Гуманный. Гуманитарный. Т. е. – человеческий и человечный. Гуманитарная сфера человечества – мизерна. Россия, обнюхавшись нефти и природного газа, решила присоединиться к Европе и остальному миру («гуманному», см. «Декларацию прав человека», то бишь дельца: США ещё в 1950-х годах [да и ныне] не считали [и не – ют] цветных за людей; сегрегация, Чайна-Таун, Гарлем, Бруклин etc.), – присоединиться, нанюхавшись халявы, к цивилизованному миру, вытаптывая гуманитарную сферу (ядерную! центральную! сердцевинную! сердечную!) культуры, науки, образования, медицины и проч. Филология – основа всех наук, т. к. любая наука – это Слово, а филология – наука о Слове. О том Слове, которое было в начале, будет в конце и после конца. Которое было, есть и будет всегда.
Одичание, нелюбопытство, презрение к познанию (и к познаваемому), леность разума и души, когнитивное безумие и бездумье – вот черты, качества и свойства расчеловечивания. Рационально и прагматически (потребительски) обоснованное и добровольное слабоумие миллионов пользователей всего на свете уже не пугает, т. к. ты понимаешь: это уже иной свет, другая жизнь, проживающая не человека, его разум, сердце и душу, а – саму себя. Жизнь проживает жизнь. Всю. Без остатка. Что остаётся от неё? – Утюги и оружие, обращающиеся во прах. После такой жизни книг не остаётся. Памяти не остаётся. Традиции. А значит – культуры. Мы живём в посткультурном обществе.
Есть такая хорошая здоровая болезнь Горе-от-ума. Нынешнее слабоумие подслащивает всё: и горькую нефть, и вонючий газ (труба одна, а народу много: один из трубных заводов Урала понавтыкал огромные щиты вдоль трассы Москва-Восток: Всем Труба; хар-роший юмор у трубопрокатчиков!). Компьютер, интернет и ТВ делают из глазеющего в экран-монитор – слепого: картинки движутся, объёмизируются (3D), тексты просматриваются, но в книгу не складываются. И всё это визуальное роскошество – цветное. Думаю, что нынче среди молодых и здоровых дальтоников нет.
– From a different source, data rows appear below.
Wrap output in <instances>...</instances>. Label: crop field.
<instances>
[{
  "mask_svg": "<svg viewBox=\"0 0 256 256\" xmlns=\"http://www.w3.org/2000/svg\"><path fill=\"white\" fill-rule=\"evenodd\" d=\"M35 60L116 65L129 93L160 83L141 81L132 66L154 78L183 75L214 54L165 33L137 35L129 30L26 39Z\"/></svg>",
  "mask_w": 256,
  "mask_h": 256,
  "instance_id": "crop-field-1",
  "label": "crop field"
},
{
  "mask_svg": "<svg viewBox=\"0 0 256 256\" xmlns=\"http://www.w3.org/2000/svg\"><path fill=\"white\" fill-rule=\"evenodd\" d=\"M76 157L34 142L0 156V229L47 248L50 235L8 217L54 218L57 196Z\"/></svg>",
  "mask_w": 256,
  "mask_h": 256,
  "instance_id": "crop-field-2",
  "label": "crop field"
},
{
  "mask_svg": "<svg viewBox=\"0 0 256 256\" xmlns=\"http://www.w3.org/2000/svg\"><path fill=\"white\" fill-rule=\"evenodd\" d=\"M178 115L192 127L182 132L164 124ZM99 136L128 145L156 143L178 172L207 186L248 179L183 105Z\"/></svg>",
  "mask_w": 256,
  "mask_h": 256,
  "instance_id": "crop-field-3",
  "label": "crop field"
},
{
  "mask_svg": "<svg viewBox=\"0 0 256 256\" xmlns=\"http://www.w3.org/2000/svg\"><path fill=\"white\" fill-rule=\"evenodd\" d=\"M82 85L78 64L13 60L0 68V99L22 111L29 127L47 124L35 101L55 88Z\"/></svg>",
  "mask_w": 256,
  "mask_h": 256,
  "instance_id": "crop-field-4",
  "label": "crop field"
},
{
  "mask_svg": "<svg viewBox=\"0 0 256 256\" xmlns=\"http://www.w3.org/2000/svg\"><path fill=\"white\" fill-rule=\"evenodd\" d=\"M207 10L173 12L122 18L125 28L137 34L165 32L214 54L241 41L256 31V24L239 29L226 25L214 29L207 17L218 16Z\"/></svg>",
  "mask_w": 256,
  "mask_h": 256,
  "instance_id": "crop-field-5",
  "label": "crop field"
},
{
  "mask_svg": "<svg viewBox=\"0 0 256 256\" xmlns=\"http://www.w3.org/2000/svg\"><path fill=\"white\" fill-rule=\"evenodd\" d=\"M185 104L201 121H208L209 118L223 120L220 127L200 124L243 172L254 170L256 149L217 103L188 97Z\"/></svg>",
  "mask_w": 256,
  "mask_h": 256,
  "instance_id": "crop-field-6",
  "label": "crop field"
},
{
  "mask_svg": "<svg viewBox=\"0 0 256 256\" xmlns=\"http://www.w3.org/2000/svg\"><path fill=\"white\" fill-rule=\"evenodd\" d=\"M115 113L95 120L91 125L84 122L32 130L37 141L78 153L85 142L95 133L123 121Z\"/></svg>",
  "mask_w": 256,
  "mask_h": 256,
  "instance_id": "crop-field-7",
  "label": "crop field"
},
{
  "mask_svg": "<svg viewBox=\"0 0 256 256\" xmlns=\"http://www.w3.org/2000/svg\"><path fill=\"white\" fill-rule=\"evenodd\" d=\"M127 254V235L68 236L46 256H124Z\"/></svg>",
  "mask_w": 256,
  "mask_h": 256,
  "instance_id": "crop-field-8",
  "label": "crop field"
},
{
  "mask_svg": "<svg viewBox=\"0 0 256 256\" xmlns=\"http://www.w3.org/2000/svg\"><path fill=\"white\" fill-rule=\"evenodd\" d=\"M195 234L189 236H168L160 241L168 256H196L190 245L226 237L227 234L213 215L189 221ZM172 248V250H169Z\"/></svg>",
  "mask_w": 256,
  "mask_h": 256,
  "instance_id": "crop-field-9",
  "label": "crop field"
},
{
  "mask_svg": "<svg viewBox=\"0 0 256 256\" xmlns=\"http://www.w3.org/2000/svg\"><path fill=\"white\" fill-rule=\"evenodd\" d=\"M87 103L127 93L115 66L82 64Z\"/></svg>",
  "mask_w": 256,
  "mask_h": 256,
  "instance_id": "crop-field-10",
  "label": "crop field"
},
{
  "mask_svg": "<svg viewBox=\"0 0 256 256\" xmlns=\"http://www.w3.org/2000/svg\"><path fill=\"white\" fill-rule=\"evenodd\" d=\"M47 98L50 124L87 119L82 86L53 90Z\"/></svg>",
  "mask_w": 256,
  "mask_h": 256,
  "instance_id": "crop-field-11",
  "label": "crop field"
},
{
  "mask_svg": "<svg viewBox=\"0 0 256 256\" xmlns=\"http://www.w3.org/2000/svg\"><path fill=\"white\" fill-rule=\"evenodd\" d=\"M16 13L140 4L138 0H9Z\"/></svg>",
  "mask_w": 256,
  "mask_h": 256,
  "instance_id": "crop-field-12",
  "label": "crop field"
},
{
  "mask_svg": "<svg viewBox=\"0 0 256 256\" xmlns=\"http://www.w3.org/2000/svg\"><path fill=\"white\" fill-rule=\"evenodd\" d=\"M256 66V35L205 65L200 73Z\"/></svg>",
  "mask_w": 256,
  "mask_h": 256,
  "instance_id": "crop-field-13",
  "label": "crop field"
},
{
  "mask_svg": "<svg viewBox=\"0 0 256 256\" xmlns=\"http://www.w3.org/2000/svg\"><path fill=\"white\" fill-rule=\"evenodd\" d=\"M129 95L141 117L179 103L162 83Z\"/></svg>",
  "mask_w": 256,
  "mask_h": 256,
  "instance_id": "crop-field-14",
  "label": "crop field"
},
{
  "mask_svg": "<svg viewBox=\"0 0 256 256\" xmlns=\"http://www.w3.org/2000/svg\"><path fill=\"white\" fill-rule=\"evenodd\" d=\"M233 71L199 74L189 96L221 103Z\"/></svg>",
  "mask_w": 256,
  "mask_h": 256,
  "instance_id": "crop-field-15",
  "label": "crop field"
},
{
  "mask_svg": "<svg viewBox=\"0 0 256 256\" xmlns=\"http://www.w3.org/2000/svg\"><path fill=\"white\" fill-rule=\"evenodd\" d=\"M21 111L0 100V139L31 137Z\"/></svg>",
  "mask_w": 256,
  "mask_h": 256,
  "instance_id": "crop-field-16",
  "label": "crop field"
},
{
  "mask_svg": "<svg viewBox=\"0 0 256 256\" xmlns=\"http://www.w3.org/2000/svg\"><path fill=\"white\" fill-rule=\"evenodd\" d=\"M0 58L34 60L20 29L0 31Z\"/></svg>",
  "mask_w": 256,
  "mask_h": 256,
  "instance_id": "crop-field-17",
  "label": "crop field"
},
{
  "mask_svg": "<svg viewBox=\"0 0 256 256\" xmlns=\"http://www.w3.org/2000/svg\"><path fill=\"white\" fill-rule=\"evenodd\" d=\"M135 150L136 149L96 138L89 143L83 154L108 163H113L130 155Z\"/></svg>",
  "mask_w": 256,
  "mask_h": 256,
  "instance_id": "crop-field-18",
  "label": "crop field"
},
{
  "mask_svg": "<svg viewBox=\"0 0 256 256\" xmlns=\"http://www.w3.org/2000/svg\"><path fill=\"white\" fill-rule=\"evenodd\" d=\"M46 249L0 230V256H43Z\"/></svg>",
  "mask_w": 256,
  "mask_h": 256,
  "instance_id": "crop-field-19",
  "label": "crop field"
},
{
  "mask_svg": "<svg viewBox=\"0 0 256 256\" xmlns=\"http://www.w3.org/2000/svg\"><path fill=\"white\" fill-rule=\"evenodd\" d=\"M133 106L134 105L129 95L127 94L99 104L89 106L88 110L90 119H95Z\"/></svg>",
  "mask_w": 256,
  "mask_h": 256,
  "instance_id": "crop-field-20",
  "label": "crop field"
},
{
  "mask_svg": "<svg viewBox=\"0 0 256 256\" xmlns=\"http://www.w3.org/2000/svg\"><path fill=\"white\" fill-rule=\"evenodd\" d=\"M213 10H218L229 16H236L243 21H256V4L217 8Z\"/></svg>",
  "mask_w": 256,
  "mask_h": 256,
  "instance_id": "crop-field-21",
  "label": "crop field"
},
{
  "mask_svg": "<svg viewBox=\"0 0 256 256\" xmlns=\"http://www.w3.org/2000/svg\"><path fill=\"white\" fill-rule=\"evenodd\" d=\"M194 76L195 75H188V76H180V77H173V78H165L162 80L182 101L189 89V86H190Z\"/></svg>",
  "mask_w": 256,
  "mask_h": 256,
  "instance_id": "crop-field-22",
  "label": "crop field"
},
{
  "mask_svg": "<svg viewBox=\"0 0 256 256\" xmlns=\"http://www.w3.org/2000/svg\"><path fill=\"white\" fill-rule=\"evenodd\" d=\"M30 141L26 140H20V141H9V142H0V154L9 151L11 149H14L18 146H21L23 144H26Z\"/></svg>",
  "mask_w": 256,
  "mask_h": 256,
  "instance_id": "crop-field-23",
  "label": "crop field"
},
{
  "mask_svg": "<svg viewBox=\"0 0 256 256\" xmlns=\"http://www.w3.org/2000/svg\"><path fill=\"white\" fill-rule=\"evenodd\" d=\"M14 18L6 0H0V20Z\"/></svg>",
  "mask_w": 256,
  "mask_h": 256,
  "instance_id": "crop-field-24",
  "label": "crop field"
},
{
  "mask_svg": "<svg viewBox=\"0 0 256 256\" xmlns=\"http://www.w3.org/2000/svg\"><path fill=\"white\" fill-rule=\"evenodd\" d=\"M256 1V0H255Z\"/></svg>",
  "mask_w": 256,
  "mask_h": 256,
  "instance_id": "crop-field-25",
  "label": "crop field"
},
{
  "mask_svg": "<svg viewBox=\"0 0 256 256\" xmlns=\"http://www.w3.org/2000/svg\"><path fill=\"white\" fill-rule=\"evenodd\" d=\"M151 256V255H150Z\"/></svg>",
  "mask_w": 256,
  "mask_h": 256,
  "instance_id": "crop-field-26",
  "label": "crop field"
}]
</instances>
Несколько лет назад со мной случилось несчастье. Беда: смерти близких, предательство и проч. Я впал в трёхлетнее отчаянье. И я перестал видеть и воображать мир – цветным. Колористика во мне умерла. Два года я не видел цвета. Не внимал их и им.
Я видел мир чёрно-белым. Закрывал глаза, пытаясь представить озеро (голубое), небо (синее), траву и лес (зелёные), цветы (красные, синие, фиолетовые, жёлтые, золотые), – не получалось. Отчаянье моё крепло. Разрасталось. Я понимал, что уже упираюсь всем телом в непрочную оболочку безумия: это такой прозрачный шар с прозрачным белком по краю и с оранжево-алым ядром… Меня спасли Мандельштам, Рильке, Фрост, Седакова, Данте и Целан. Пробовал в те поры читать Поплавского – ржал. Ржал и рыдал над автоматическими стихами, пропахшими дурью (кокаин? морфин?). Осип Эмильевич плакал со мной.
Нереиды мои, нереиды!
Вам рыданья – еда и питьё, —
Дочерям средиземной обиды
Состраданье обидно моё.
март 1937
Поэзия вернула мне колористические возможности моего зрения. Я радугой прозрел.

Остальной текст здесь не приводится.